# Difference between revisions of "2014 AIME I Problems/Problem 9"

## Problem 9

Let $x_1 be the three real roots of the equation $\sqrt{2014}x^3-4029x^2+2=0$. Find $x_2(x_1+x_3)$.

## Solution

Substituting $n$ for $2014$, we get $\sqrt{n}x^3 - (1+2n)x^2 + 2 = \sqrt{n}x^3 - x^2 - 2nx^2 + 2 = x^2(\sqrt{n}x - 1) - 2(nx^2 - 1) = 0$. Noting that $nx^2 - 1$ factors as a difference of squares to $(\sqrt{n}x - 1)(\sqrt{n}x+1)$, we can factor the left side as $(\sqrt{n}x - 1)(x^2 - 2(\sqrt{n}x+1))$. This means that $\frac{1}{\sqrt{n}}$ is a root, and the other two roots are the roots of $x^2 - 2\sqrt{n}x - 2$. Note that the constant term of the quadratic is negative, so one of the two roots is positive and the other is negative. In addition, by Vieta's Formulas, the roots sum to $2\sqrt{n}$, so the positive root must be greater than $2\sqrt{n}$ in order to produce this sum when added to a negative value. Since $0 < \frac{1}{\sqrt{2014}} < 2\sqrt{2014}$ is clearly true, $x_2 = \frac{1}{\sqrt{2014}}$ and $x_1 + x_3 = 2\sqrt{2014}$. Multiplying these values together, we find that $x_2(x_1+x_3) = \boxed{002}$.

## Solution 2

From Vieta's formulae, we know that $x_1x_2x_3 = \dfrac{-2}{\sqrt{2014}}, x_1 + x_2 + x_3 = \dfrac{4029}{\sqrt{2014}},$ and $x_1x_2 + x_2x_3 + x_1x_3 = 0.$ Thus, we know that $x_2(x_1 + x_3) = -x_1x_3.$

Now consider the polynomial with roots $x_1x_2, x_2x_3,$ and $x_1x_3$. Expanding the polynomial $(x - x_1x_2)(x - x_2x_3)(x - x_1x_3)$, we get the polynomial $x^3 - (x_1x_2 + x_2x_3 + x_1x_3)x^2 + (x_1x_2x_3)(x_1 + x_2 + x_3)x - (x_1x_2x_3)^2.$ Substituting the values obtained from Vieta's formulae, we find that this polynomial is $x^3 - \dfrac{8028}{2014}x - \dfrac{4}{2014}$. We know $x_1x_3$ is a root of this polynomial, so we set it equal to 0 and simplify the resulting expression to $1007x^3 - 4029x - 2 = 0$.
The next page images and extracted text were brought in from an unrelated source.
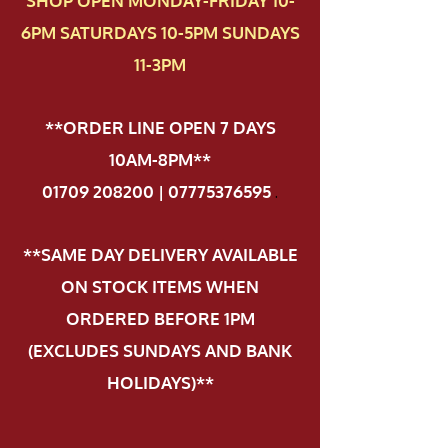
SHOP OPEN MONDAY-FRIDAY 10-
6PM SATURDAYS 10-5PM SUNDAYS
11-3PM
**ORDER LINE OPEN 7 DAYS
10AM-8PM**
01709 208200 | 07775376595
.
**SAME DAY DELIVERY AVAILABLE
ON STOCK ITEMS WHEN
ORDERED BEFORE 1PM
(EXCLUDES SUNDAYS AND BANK
HOLIDAYS)**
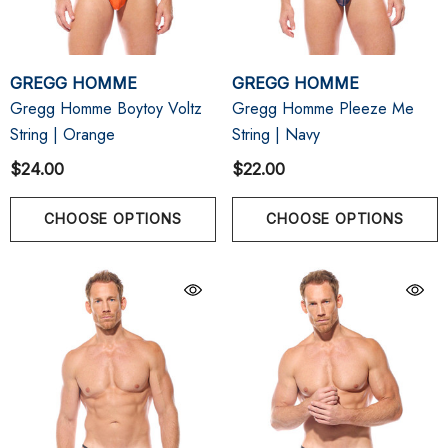
GREGG HOMME
GREGG HOMME
Gregg Homme Boytoy Voltz
Gregg Homme Pleeze Me
String | Orange
String | Navy
$24.00
$22.00
CHOOSE OPTIONS
CHOOSE OPTIONS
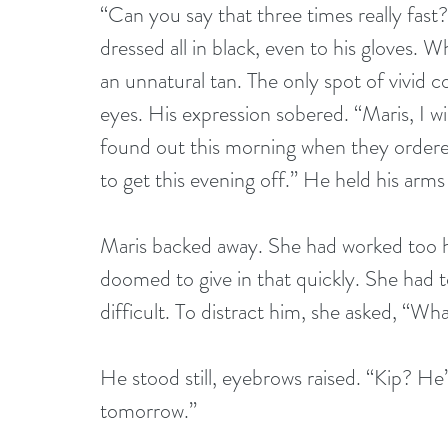
“Can you say that three times really fas
dressed all in black, even to his gloves. Wh
an unnatural tan. The only spot of vivid c
eyes. His expression sobered. “Maris, I w
found out this morning when they ordered
to get this evening off.” He held his ar
Maris backed away. She had worked too ha
doomed to give in that quickly. She had t
difficult. To distract him, she asked, “W
He stood still, eyebrows raised. “Kip? He’
tomorrow.”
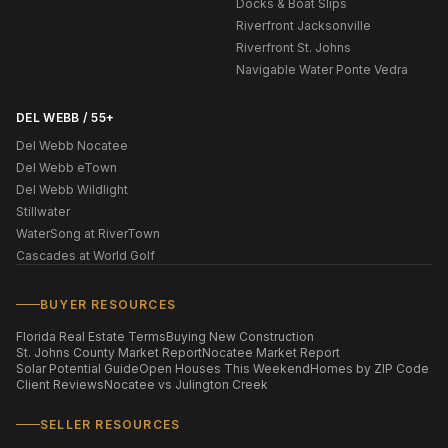
Docks & Boat Slips
Riverfront Jacksonville
Riverfront St. Johns
Navigable Water Ponte Vedra
DEL WEBB / 55+
Del Webb Nocatee
Del Webb eTown
Del Webb Wildlight
Stillwater
WaterSong at RiverTown
Cascades at World Golf
BUYER RESOURCES
Florida Real Estate Terms
Buying New Construction
St. Johns County Market Report
Nocatee Market Report
Solar Potential Guide
Open Houses This Weekend
Homes by ZIP Code
Client Reviews
Nocatee vs Julington Creek
SELLER RESOURCES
Given the problem conditions, we know there must be at least 1 integer solution, and that it can't be very large (because the $x^3$ term quickly gets much larger/smaller than the other 2). Trying out some numbers, we quickly find that $x = -2$ is a solution. Factoring it out, we get that $1007x^3 - 4029x - 2 = (x+2)(1007x^2 - 2014x - 1)$. Since the other quadratic factor clearly does not have any integer solutions and this is an AIME problem, we know that this must be the answer they are looking for. Thus, $x_1x_3 = -2$, so $-x_1x_3 = \boxed{002}$.